Exercise input Block Start

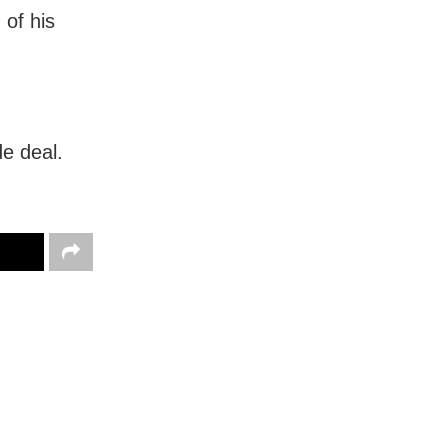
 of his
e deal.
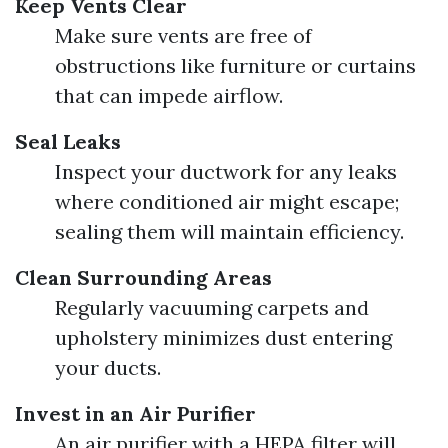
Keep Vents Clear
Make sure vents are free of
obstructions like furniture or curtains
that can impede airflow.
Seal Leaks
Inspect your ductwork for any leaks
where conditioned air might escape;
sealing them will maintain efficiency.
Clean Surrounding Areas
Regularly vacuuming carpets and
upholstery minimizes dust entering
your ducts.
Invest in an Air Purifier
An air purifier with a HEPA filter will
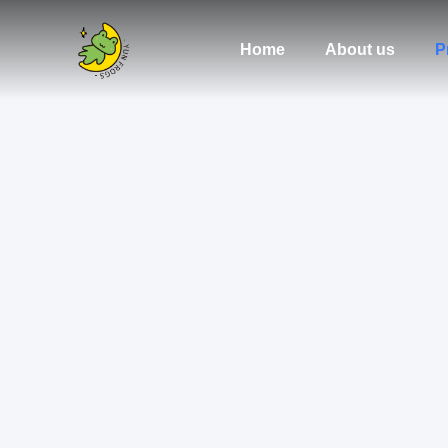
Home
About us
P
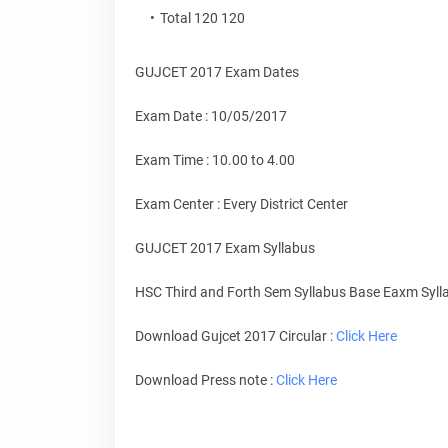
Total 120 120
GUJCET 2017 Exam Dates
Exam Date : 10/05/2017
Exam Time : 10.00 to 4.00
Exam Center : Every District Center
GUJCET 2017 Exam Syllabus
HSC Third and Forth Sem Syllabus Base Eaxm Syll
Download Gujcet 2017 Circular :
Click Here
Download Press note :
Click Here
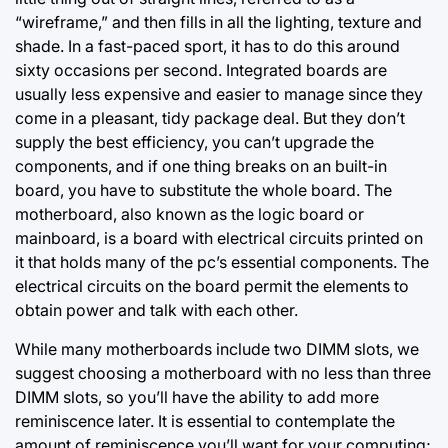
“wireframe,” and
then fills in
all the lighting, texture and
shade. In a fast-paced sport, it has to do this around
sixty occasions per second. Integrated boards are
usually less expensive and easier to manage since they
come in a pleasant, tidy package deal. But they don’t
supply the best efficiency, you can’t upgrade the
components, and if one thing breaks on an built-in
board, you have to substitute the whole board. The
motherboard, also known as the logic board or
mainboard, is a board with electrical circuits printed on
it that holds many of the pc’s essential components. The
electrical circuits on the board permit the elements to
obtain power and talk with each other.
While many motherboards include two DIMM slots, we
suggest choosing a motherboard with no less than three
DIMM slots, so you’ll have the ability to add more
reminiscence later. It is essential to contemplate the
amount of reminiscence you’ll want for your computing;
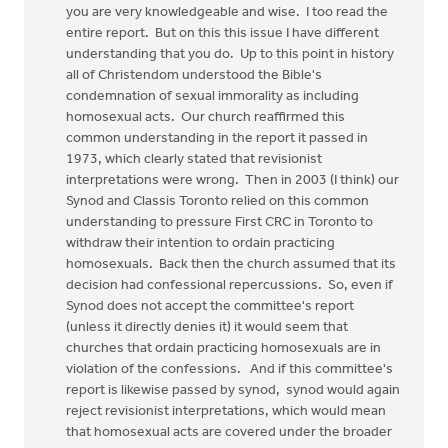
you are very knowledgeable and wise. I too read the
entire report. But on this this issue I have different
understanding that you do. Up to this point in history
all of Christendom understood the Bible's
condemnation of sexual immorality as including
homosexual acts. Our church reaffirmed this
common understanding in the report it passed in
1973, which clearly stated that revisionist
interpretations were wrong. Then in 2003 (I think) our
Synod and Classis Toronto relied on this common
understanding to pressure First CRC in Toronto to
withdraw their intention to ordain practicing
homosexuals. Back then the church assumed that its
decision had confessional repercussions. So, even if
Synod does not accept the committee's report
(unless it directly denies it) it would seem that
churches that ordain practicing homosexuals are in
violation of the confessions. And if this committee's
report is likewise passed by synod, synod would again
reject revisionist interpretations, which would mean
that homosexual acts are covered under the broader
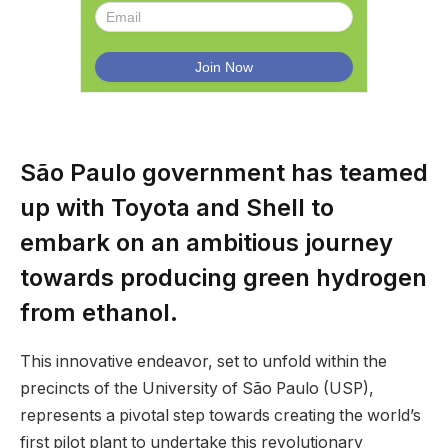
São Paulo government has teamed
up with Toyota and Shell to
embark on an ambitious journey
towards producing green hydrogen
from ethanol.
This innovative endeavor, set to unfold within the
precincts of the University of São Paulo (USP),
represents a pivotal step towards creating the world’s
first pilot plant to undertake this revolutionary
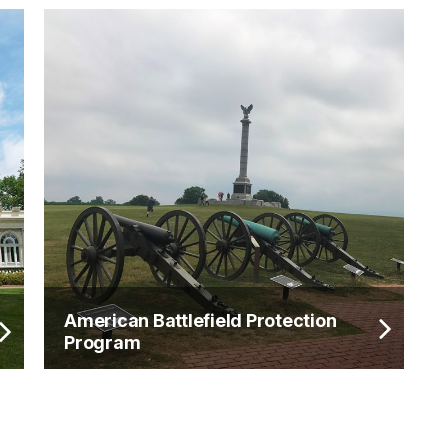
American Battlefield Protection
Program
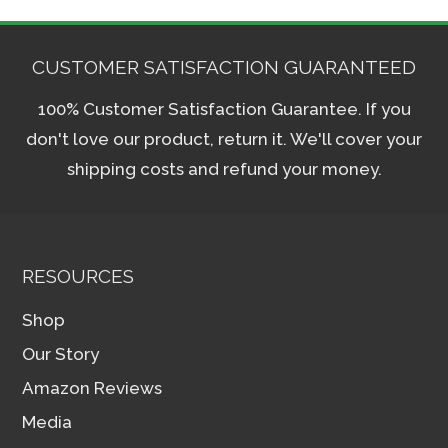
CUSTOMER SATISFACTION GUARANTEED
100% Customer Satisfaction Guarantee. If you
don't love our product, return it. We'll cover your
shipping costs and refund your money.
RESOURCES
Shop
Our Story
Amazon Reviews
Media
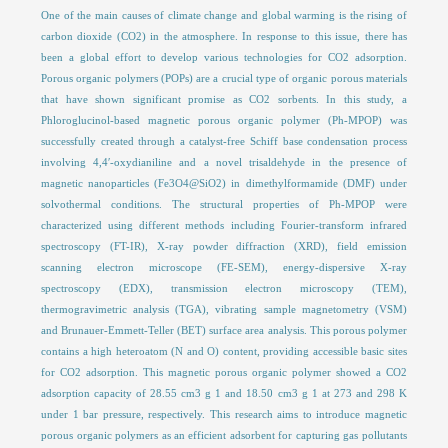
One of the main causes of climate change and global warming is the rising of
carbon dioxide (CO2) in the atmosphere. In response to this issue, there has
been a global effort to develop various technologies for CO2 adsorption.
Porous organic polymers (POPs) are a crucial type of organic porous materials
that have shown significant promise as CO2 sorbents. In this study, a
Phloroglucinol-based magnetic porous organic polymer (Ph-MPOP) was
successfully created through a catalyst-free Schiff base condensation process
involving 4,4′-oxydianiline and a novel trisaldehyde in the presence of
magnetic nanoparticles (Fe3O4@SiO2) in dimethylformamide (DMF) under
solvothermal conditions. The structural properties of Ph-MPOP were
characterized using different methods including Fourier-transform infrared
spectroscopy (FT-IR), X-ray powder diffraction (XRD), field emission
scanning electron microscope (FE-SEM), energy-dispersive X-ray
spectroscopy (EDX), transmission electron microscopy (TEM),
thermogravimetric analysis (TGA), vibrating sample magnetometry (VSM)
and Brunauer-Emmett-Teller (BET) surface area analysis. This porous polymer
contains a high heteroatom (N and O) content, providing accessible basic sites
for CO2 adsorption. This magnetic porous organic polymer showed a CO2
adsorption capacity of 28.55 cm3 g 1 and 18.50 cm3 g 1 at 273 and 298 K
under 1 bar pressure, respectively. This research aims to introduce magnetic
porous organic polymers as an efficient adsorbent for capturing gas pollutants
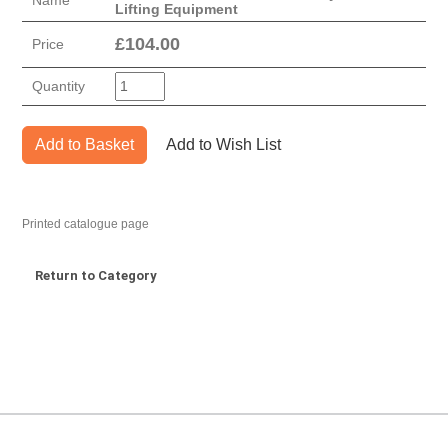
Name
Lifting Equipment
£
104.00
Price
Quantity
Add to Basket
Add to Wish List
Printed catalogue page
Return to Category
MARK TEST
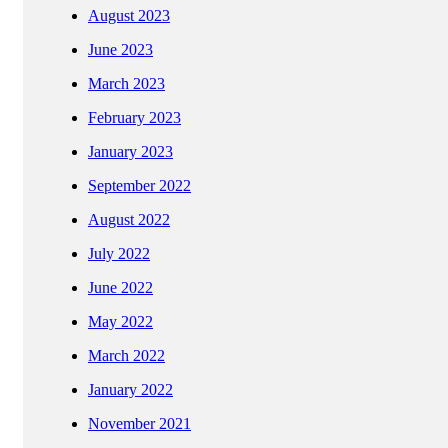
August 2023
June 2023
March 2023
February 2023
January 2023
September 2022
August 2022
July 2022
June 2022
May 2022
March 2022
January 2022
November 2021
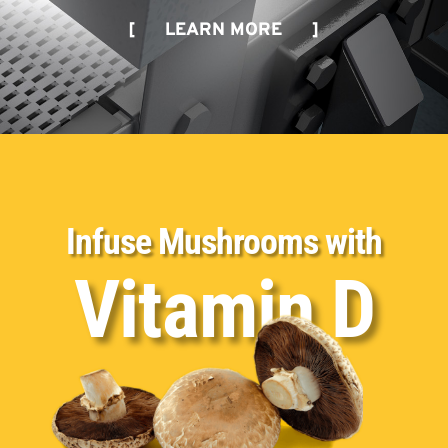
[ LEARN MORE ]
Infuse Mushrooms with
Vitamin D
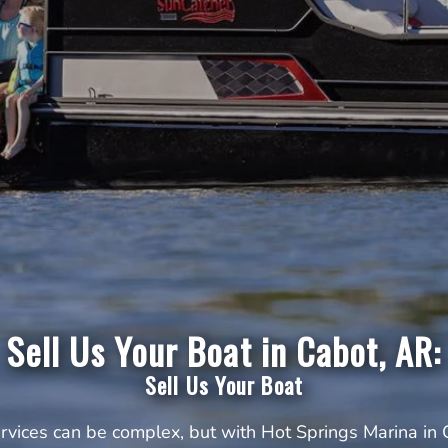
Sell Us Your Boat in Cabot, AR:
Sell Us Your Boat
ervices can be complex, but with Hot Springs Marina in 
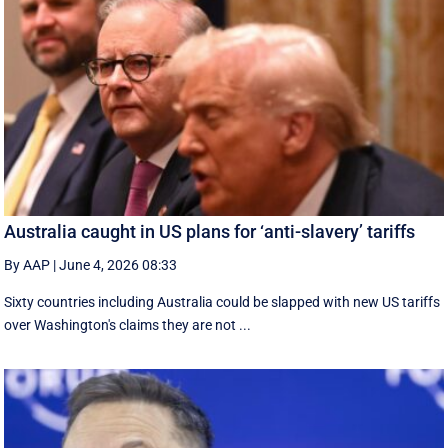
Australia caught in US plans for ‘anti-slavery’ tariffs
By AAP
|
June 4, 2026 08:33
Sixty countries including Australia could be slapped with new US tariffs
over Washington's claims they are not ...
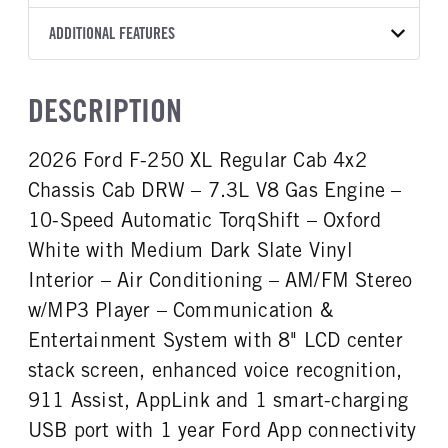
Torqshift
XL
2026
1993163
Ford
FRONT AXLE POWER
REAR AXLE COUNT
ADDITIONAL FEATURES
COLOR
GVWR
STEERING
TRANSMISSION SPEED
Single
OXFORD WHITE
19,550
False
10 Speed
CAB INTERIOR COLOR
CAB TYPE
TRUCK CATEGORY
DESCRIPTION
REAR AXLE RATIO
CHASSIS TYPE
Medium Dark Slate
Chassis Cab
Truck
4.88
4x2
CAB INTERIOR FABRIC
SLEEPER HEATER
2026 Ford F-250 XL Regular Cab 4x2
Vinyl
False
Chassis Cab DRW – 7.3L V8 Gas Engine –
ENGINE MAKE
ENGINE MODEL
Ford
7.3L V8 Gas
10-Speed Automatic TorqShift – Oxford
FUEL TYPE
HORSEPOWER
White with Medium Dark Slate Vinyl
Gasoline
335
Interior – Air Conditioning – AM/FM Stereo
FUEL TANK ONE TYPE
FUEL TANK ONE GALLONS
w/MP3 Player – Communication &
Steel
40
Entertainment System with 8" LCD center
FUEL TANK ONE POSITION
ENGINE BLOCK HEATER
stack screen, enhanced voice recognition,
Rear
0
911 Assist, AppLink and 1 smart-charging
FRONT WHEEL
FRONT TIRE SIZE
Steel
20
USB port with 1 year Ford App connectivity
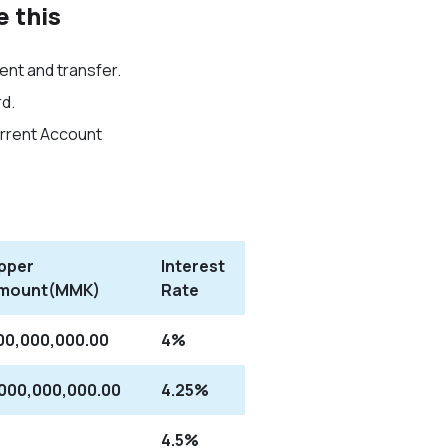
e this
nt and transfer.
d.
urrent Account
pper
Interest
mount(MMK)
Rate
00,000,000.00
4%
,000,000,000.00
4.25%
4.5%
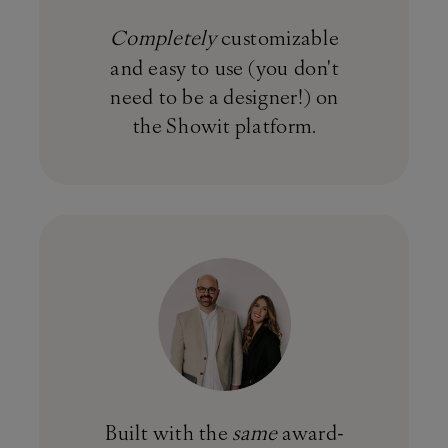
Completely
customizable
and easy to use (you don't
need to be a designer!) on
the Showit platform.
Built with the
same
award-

Exercise input Block End

Assignment: Scan the records above and report every line with the string "HEATER".

Task result:
SLEEPER HEATER
ENGINE BLOCK HEATER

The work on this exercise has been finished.